La Reina High organizers bid for backup Moorpark campus as lawsuit stalls

Families, alumni and staff of La Reina High School and Middle School are trying just about everything they can to keep the all-girls Catholic campus alive for another year as the Thousand Oaks school heads for a permanent closure in June.

The grassroots campaign called Save La Reina announced in an email to supporters on Wednesday that the group is trying to resuscitate La Reina in a new form in Moorpark next school year if their push to keep the current campus open fails.

Laird Wilson, a former La Reina staffer helping lead the project, said Friday that the group has a $6.8 million bid in progress to buy the former Pinecrest School at 14100 Peach Hill Road and is raising funds for the deal.

A day after the campus announcement, the group announced that their lawsuit against the Catholic sisters who founded the school had stalled after law firm Gordon Rees Scully Mansukhani pulled its attorneys off the case.

The Thursday email said the move came after the Catholic Archdiocese of Los Angeles, a client of the firm for other, unconnected issues, told the firm it couldn't represent the archdiocese and the grassroots group out a conflict of interest.

The Thousand Oaks school, founded nearly six decades ago by the Sisters of Notre Dame, has seen enrollment cut in half over the last eight years. Still, the January announcement that the sisters plan to close the school at the end of the current year was a shock to the school's tight-knit community of staff, alumni and students.

TASKS TO COMPLETE:
• A. Output the passage of the La Reina High article from "A day after" up to and including "off the case.".
• B. Go on with the article about the La Reina High closure, starting right after its final sentence.
The records below the article were taken from a separate source.

Dataset items:
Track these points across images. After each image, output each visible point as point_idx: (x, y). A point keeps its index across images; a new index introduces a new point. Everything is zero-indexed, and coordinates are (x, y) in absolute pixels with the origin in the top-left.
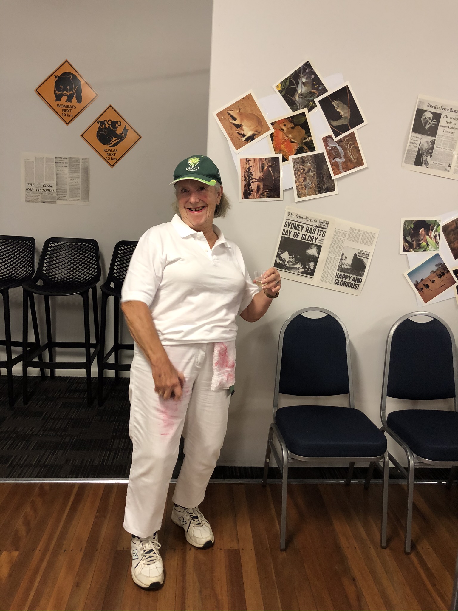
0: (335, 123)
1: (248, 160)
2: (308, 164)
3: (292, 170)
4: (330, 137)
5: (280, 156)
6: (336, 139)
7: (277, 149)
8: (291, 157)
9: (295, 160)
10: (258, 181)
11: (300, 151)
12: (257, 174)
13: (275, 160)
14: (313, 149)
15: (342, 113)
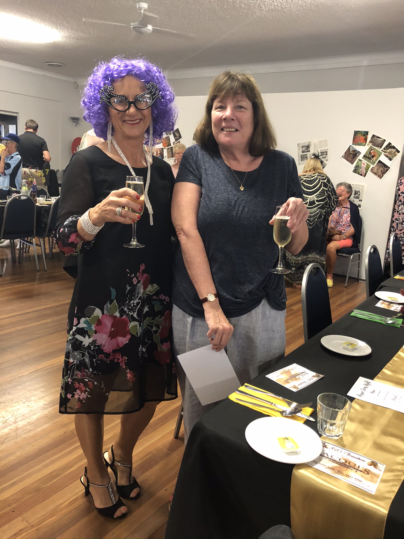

RESPONSES FOR EACH TASK:
• A.
A day after the campus announcement, the group announced that their lawsuit against the Catholic sisters who founded the school had stalled after law firm Gordon Rees Scully Mansukhani pulled its attorneys off the case.

• B.
More: UPDATED: La Reina High to close at end of the year

Save La Reina emerged within days of the closure announcement, organizing online signature drives and protesting outside the campus.

The lawsuit, which asks the Ventura County Superior Court to stop the school's closure, and the back-up campus plan add two more prongs to Save La Reina's all-out effort to maintain an all-girls Catholic school in east Ventura County.

Laura Koehl, the chief operating officer of the sisters' National Ministry Corporation, said in an email on Friday that neither the conflict of interest nor the alternative campus plan involve the order and offered no further comment.

Conflict of Interest

The La Reina High School and Middle School, in Thousand Oaks, is expected to close in June.
The La Reina High School and Middle School, in Thousand Oaks, is expected to close in June.

In the Thursday email, Save La Reina said that the law firm's decision to drop the case came against pushback from the lead attorney.

The firm and and its attorney Kelly Drew, a 2000 La Reina graduate who drafted much of the suit, "did everything in their power to keep the case," the email said, but ethical codes barred the firm from taking the case while the archdiocese claims a conflict of interest.

"But let us be clear," the group wrote, "There is no actual conflict of interest."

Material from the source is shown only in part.